Адам. Рыдван. Те самые кони. Обнимаемся с Пра.
- Только вы торопитесь, Марина, тотчас же поезжайте, бросайте все, что там вещи, только тетради и детей, будем с вами зимовать...
- Марина! - Максина нога на подножке рыдвана. - Только очень торопись, помни, что теперь будет две страны: Север и Юг.
Это были его последние слова. Ни Макса, ни Пра я уже больше не видала.
В ноябре 1920 года, тотчас же после разгрома Крыма, я получила письмо от Макса, первое за три года, и первое, что прочла, - была смерть Пра. Восстанавливаю по памяти.

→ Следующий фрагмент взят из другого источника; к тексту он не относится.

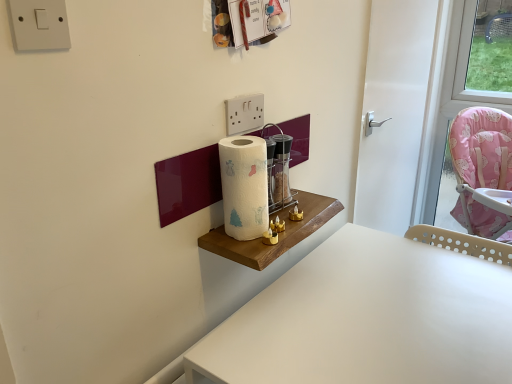
Question: Is transparent glass wine bottle at center shorter than white glossy door at center?

Choices:
 (A) no
 (B) yes

Answer: (B)

Question: From the image's perspective, is transparent glass wine bottle at center below white glossy door at center?

Choices:
 (A) yes
 (B) no

Answer: (A)

Question: Is transparent glass wine bottle at center outside white glossy door at center?

Choices:
 (A) yes
 (B) no

Answer: (A)

Question: Does transparent glass wine bottle at center appear on the right side of white glossy door at center?

Choices:
 (A) no
 (B) yes

Answer: (A)

Question: From a real-world perspective, is transparent glass wine bottle at center positioned under white glossy door at center based on gravity?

"Такого-то числа умерла от эмфиземы легких мама. Она за последний год очень постарела, но бодрилась и даже иногда по-прежнему напевала свой венгерский марш. Главной ее радостью все эти последние годы был Сережа, в котором она нашла (подчеркнуто) настоящего сына-воина. Очень обрадовало ее и Алино письмо, ходила и всем хвастала - ты ведь знаешь, как она любила хвастать: "Ну и крестница! Всем крестницам крестница! Ты, Макс, - поэт, а такого письма не напишешь!"
Описание феодосийского и коктебельского голода, трупов, поедаемых не собаками, а людьми, и дальше, о Пра: "Последние месяцы своей жизни она ела орлов, которых старуха Антонида - ты наверное ее помнишь - ловила для нее на Карадаге, накрыв юбкой. Последнее, что она ела, была орлятина". И, дальше: "О Сереже не тревожься. Я знаю, что он жив и будет жив, как знал это с первой минуты все эти годы".
11 августа 1932 года я в лавчонке всякого барахла, возле Кламарского леса, вижу пять томов Жозефа Бальзамо. Восемь франков, все пять в переплете. Но у меня только два франка, на которые покупаю Жанну д'Арк, англичанина Андрью Ланга, - кстати (и естественно), лучшую книгу о Жанне д'Арк. И под бой полдня в мэрии иду домой, раздираясь между чувством предательства - не вызволила Бальзамо, то есть Макса, то есть собственной молодости - и радости: вызволила из хлама Жанну д'Арк.
Вечером того же дня, в гостях у А. И. Андреевой, я о большевиках и писателях:
- Волошин, например, ведь с их точки зрения - явный контрреволюционер, а ведь ему пенсию, 240 рублей в месяц, и, убеждена, без всякой его просьбы.
А. И.:
- Но разве Волошин не умер?
Я, в каком-то ужасе:
- Как умер! Жив и здоров, слава Богу! У него был припадок астмы, но потом он совсем поправился, я отлично знаю.